Auch die deutschen Spieler ließen frustriert die Köpfe hängen. „Es ist schwer, Worte zu finden“, sagte der bitter enttäuschte Holger Glandorf. „Wir haben ein Ziel verpasst, das wir vor Augen hatten. Das ist jetzt nicht der richtige Zeitpunkt für eine Analyse. Ich bin ganz schön verärgert“, sagte Klein, der zwei Minuten vor dem Ende wegen groben Foulspiels die Rote Karte sah.
Zwei Tage nach dem verpassten vorzeitigen Halbfinal-Einzug durch das 26:28 gegen den WM-Zweiten Dänemark wollten die deutschen Handballer ihre zweite Chance auf die Medaillenrunde unbedingt nutzen. „Jetzt gibt es keine Ausrede mehr“, hatte Torhüter Silvio Heinevetter gesagt, der ein tadelloses Turnier spielte. Auch Heuberger war davon überzeugt, dass seine Spieler auch den riesigen Erwartungen gewachsen sein würden. „Wir haben schon so viel Druck gehabt bei dieser EM, das kann nicht mehr größer werden. Das motiviert die Mannschaft eher, als es sie hemmt“, meinte er, wurde aber dann eines Besseren belehrt.

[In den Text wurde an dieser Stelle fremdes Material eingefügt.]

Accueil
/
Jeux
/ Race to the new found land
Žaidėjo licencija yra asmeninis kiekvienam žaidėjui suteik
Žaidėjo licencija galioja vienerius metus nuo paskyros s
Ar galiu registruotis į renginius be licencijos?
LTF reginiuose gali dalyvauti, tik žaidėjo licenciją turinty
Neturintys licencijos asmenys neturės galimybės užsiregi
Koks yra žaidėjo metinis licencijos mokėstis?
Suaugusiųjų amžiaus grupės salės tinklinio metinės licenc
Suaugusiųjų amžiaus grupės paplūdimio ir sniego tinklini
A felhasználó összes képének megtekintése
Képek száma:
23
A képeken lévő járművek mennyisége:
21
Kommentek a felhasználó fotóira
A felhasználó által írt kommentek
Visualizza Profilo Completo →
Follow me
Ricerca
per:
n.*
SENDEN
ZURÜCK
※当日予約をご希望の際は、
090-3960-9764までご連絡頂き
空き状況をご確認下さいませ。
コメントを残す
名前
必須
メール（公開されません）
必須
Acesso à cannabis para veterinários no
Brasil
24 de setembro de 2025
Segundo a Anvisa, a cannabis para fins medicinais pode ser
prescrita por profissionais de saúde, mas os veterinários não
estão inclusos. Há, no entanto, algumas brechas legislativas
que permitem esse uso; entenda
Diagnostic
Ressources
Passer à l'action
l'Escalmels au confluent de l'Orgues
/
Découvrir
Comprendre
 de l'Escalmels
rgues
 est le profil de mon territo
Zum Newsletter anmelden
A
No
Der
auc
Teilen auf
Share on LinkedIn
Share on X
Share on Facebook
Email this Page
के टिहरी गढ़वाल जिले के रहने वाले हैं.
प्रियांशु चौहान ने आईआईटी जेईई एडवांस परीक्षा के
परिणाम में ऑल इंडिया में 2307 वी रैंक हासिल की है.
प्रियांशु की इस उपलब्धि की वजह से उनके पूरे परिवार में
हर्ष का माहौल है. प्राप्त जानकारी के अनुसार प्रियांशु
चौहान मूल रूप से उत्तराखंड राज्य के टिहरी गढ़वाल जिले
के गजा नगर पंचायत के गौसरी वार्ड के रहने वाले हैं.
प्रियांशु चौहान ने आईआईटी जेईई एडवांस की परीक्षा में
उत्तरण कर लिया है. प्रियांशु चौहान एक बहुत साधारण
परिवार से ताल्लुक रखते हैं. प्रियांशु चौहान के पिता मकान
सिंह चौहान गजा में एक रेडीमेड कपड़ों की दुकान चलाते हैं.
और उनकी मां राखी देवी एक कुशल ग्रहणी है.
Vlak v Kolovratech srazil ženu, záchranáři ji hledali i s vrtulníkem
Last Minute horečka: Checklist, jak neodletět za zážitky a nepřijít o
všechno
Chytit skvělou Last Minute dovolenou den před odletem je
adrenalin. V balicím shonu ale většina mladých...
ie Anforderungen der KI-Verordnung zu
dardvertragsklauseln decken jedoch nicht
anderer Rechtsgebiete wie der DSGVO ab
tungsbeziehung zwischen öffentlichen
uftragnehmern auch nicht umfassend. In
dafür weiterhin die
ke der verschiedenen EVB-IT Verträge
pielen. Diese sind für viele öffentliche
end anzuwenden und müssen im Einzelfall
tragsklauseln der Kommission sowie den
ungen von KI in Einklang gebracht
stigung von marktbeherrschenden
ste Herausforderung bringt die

In dem Spiel um alles oder nichts agierten die deutschen Spieler auf dem Feld erstaunlich emotionslos. Von dem am Vortag demonstrativ zur Schau gestellte Selbstbewusstsein war kaum zu sehen. Daher tat sich das Team um Spielmacher Haaß auch reichlich schwer gegen die Polen, die mit sieben aktuellen oder ehemaligen Bundesliga-Akteuren aufliefen.
Nach einem 2:4 (6.) geriet die DHB-Auswahl erst mit 7:10 (15.) und später mit 10:14 (21.) ins Hintertreffen, weil wieder einmal im Angriff vieles nicht rund lief. Doch bewiesen die deutschen Spieler erneut ihre kämpferischen Qualitäten und arbeiteten sich auf 15:15 (26.) heran, konnten aber nicht in Führung gehen. Vielmehr musste der engagiert vor der Wechselbank hin- und hertigernde Bundestrainer kurz vor Halbzeit noch einen Treffer der Polen und den 17:18-Rückstand mit ansehen.
In der zweiten Halbzeit wurde es nicht besser. Zögerlich und ängstlich traten die deutschen Spieler auf und produzierten dadurch Fehlwürfe und leichte Ballverluste. Immer, wenn die Chance zum Ausgleich bestand, versagten die Nerven. Die Polen nutzten dies konsequent. Beim 24:28 (45.) war der Rückstand wieder auf vier Tore angewachsen. Danach entdeckten die deutschen Spieler aber ihr Kämpferherz und drehten die Partie fast noch.